La taxe Tobin a été mise en étude par l’Union Européenne pour mise en œuvre après la crise financière de 2008. L’Union craignait en effet la survenance d’une nouvelle crise financière. Le projet proposé et porté par la France et l’Allemagne était de créer une taxe sur les transactions financières s’inspirant de la taxe Tobin. De nombreux pays européens, tels que la Grande Bretagne, étaient alors montés au créneau pour protester contre cette proposition de loi. Après des années de discussions, il n’est resté que 11 pays de l’Union sur les 28 qui acceptaient l’adoption de la taxe Tobin. Ils se sont réunis en décembre dernier pour finaliser le projet de taxe, mais les choses ne se sont pas exactement passées comme elles auraient dû.

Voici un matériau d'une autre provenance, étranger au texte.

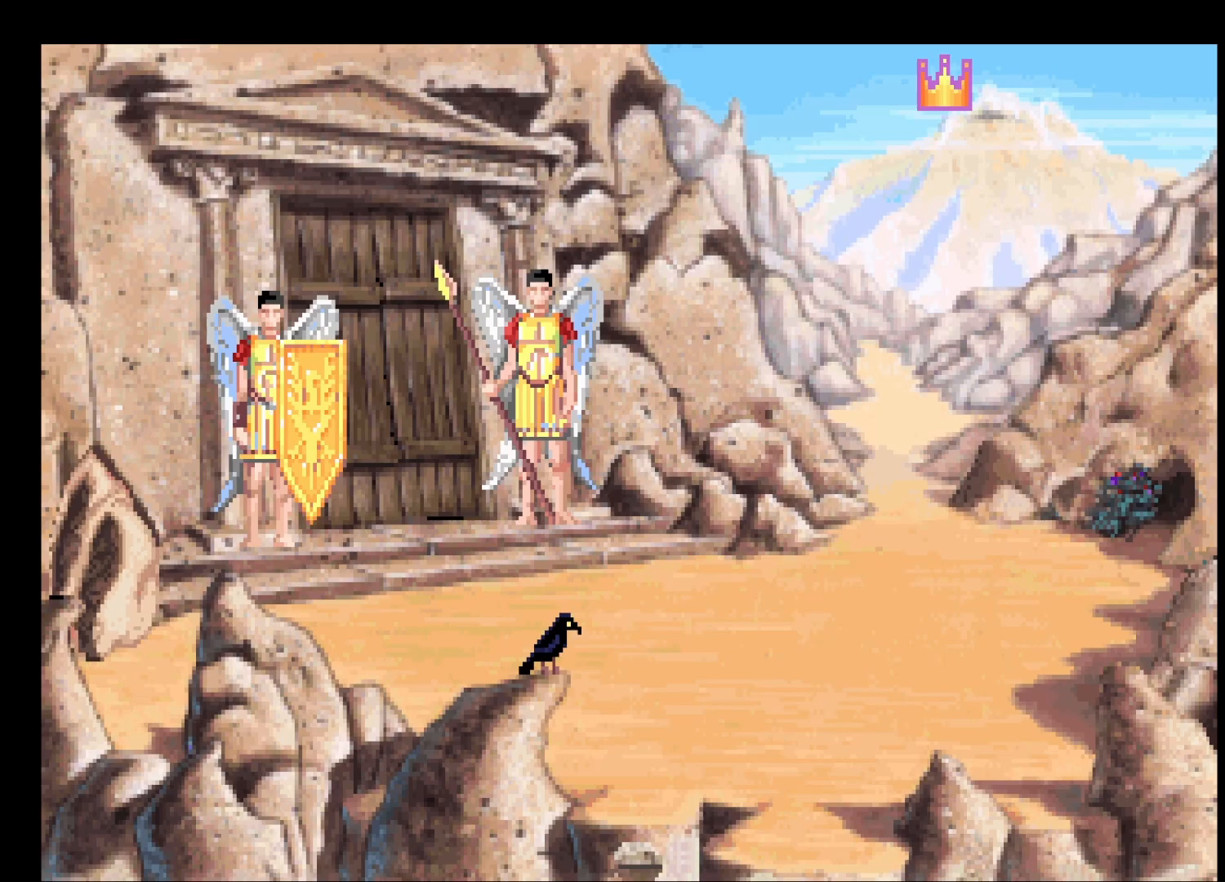
{"keys": ["return"], "mouse": [], "events": [[33, "mouse_right", "down"], [117, "mouse_right", "up"], [217, "mouse_right", "down"], [317, "mouse_right", "up"], [400, "mouse_right", "down"], [500, "mouse_right", "up"]]}
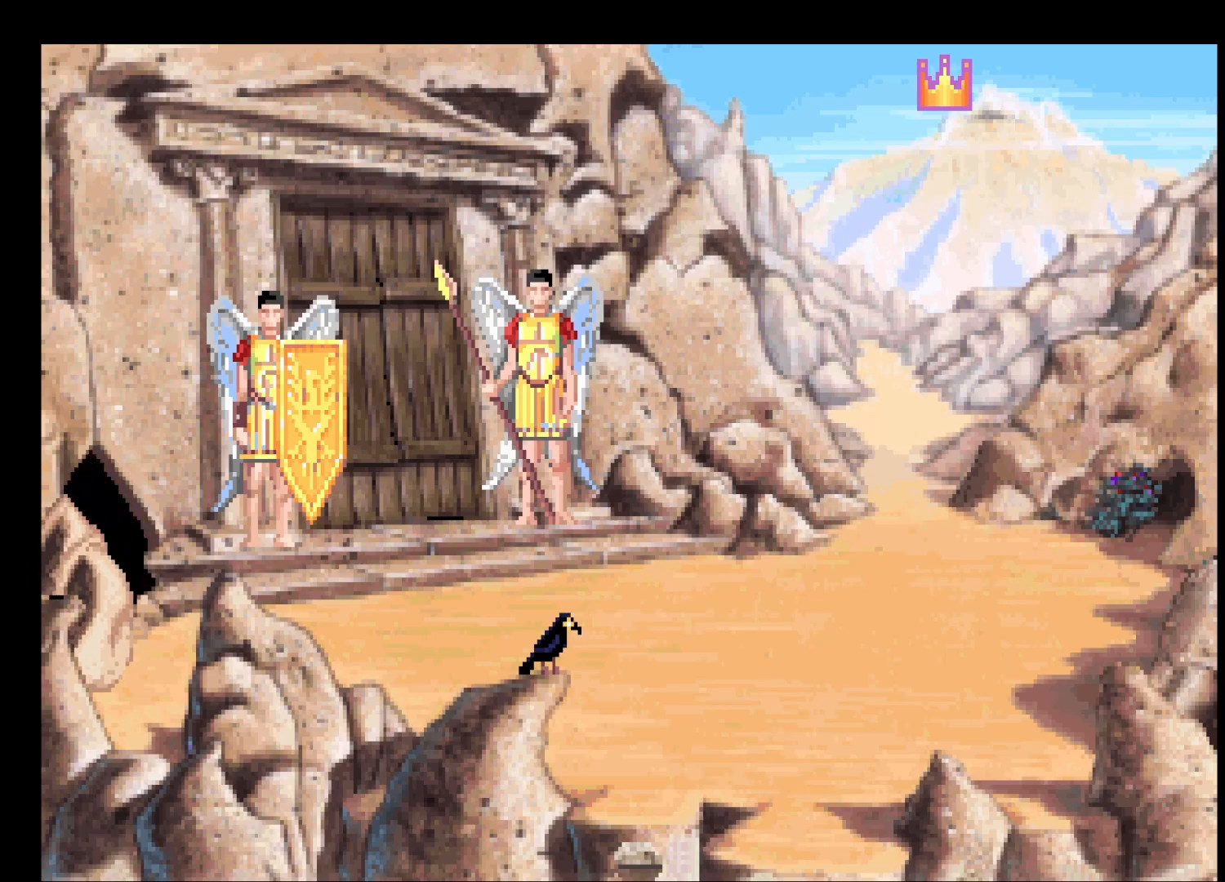
{"keys": ["return"], "mouse": [], "events": [[50, "mouse_right", "down"], [183, "mouse_right", "up"], [233, "mouse_right", "down"], [317, "mouse_right", "up"], [417, "mouse_right", "down"], [467, "mouse_right", "up"]]}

A leur dernière rencontre, les 11 pays de l’UE devant organiser la taxe Tobin sont tombés sur leur désaccord. La France notamment a émis des réticences relatives au projet tel qu’initialement prévu. Son ministre des Finances Michel Sapin s’est en effet prononcé en novembre 2014 en la faveur d’une taxe limitée seulement aux actions et à certains produits tels que les CDS et les contrats d’assurance contre le défaut de paiement. Or ces produits ne représentent que 3% de l’ensemble des produits dérivés, ce qui prive la future loi de 97% de sa matière imposable. La justification fournie par le ministre pour cette proposition est qu’une loi portant sur l’ensemble des transactions aurait été acceptable par la France uniquement si tous les pays européens y étaient soumis. Naturellement les autres ministres des Finances d’adhérèrent pas à la nouvelle proposition de la France et ont convenu de se rencontrer au début de la nouvelle année pour en rediscuter. Les ONG rejettent le ralentissement de l’adoption de la taxe par la France qui, selon eux, essaie de protéger ses banques contre la concurrence de celles du Royaume-Uni qui n’a pas accepté de se soumettre à la taxe.